The leader of Austria’s most influential opposition party, the Freedom Party (FPO) Heinz-Christian Strache, criticized the EU pressure on Belgrade during the dialogue with Pristina, and stressed that it was not in favor of a sustainable solution.
How do you assess the agreement reached in the Belgrade-Pristina dialogue?
It is clear that the EU and the U.S. for a long time are exercising enormous diplomatic pressure on Serbia, and it was particularly strong before the deal. The EU has promised Serbia that, if it accepts the agreement, accession negotiations will begin. It is, however, pretty vague. It is known that, after the accession of Croatia, in the long run, there will not be new accessions and it should be clearly stated. When it comes to the agreement itself, it should be clearly said that Resolution 1244 has never been changed. If we want a sustainable solution, Russia needs to be included in the talks. The position of the Serbian Orthodox Church should be also considered, which is that Kosovo’s fate should be voted at a referendum by citizens. Autonomy, similar to the case of South Tyrol, should be provided for the Serbs in northern Kosovo.
The agreement has already been reached, is it possible now to look for a different solution?
The agreement in Brussels is only one step, but not internationally binding until there is Resolution 1244. Many people in Serbia were disappointed mainly because of the pressure exerted on that state. One needs to take into account the history of the Serbs in Kosovo and Metohija, then the fact that there were more than 150 attacks on churches and monasteries, and that there was a crime under international supervision. I understand that Serbs in the north fear that they could be left in the lurch by this agreement.
Why is the EU so, as you say, on the side of Kosovo Albanians?
There are a number of factors, including that NATO base has geo-strategic interests. Also, the development of South East Europe was related to the artificial creation of Islamic states in Europe. The question is which additional strategic interests exist. From the Serbian history I understand their fear, because they felt how it looks like to be oppressed for 500 years by the Ottoman Empire. Which nation on the planet has survived five centuries of oppression. This shows how strong the Serbian people are, and how they managed to preserve their identity. Because of this, I have a huge respect for the Serbian people.
Do you believe that Serbia could reject the agreement?
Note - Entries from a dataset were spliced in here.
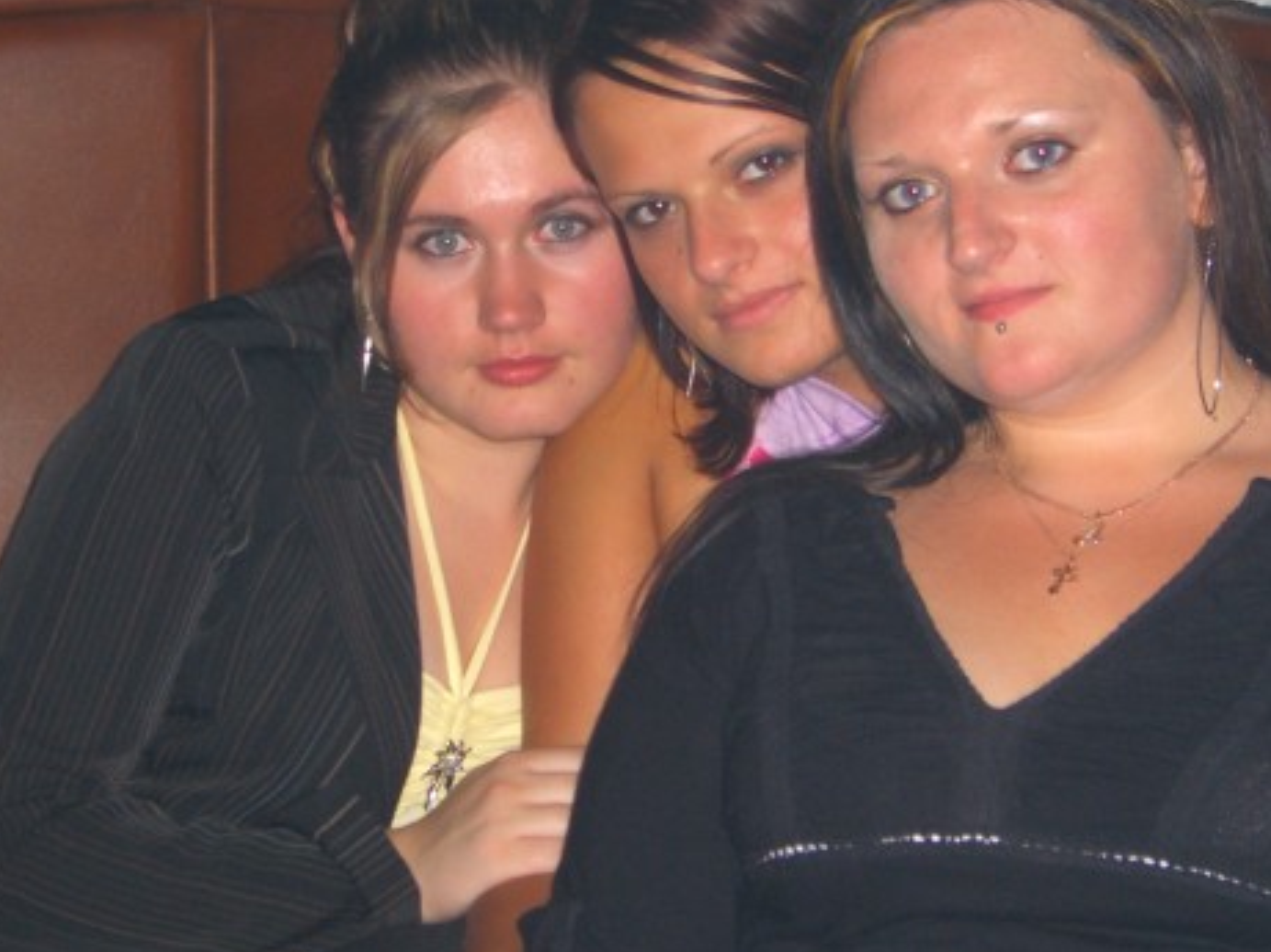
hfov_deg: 19.8
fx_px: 3632
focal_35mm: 99
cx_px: 642
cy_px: 469
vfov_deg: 14.9
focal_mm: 11.8
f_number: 3.6
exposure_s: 1/60
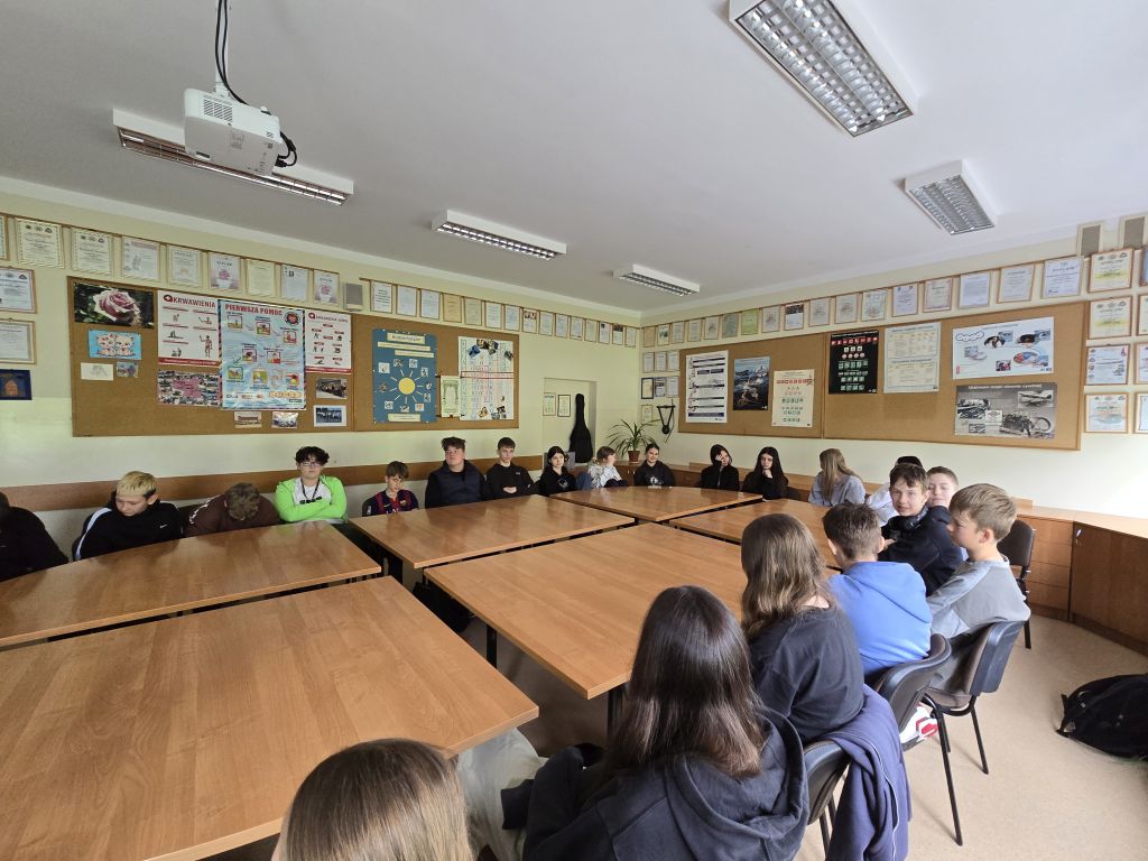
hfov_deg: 106.2
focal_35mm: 13
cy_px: 430
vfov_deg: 89.9
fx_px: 431
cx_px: 574
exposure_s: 1/60
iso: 250
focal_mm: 2.2
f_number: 2.2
Various interests were reflected in the agreement, among them economic and social. Serbia is part of Europe, has always been and will remain. The Serbian nation is the greatest nation in southeastern Europe, and without the Serbs there is no sustainable and lasting peace in the Balkans. That should be taken into account and it is necessary to act without pressure and blackmail.
What do you think about the apology President Tomislav Nikolic gave on war crimes in Bosnia and Herzegovina?
I think it’s a great and important gesture, and it is necessary that all nations confess crimes. However, none of the parties could be ruled out, and crimes were on all sides.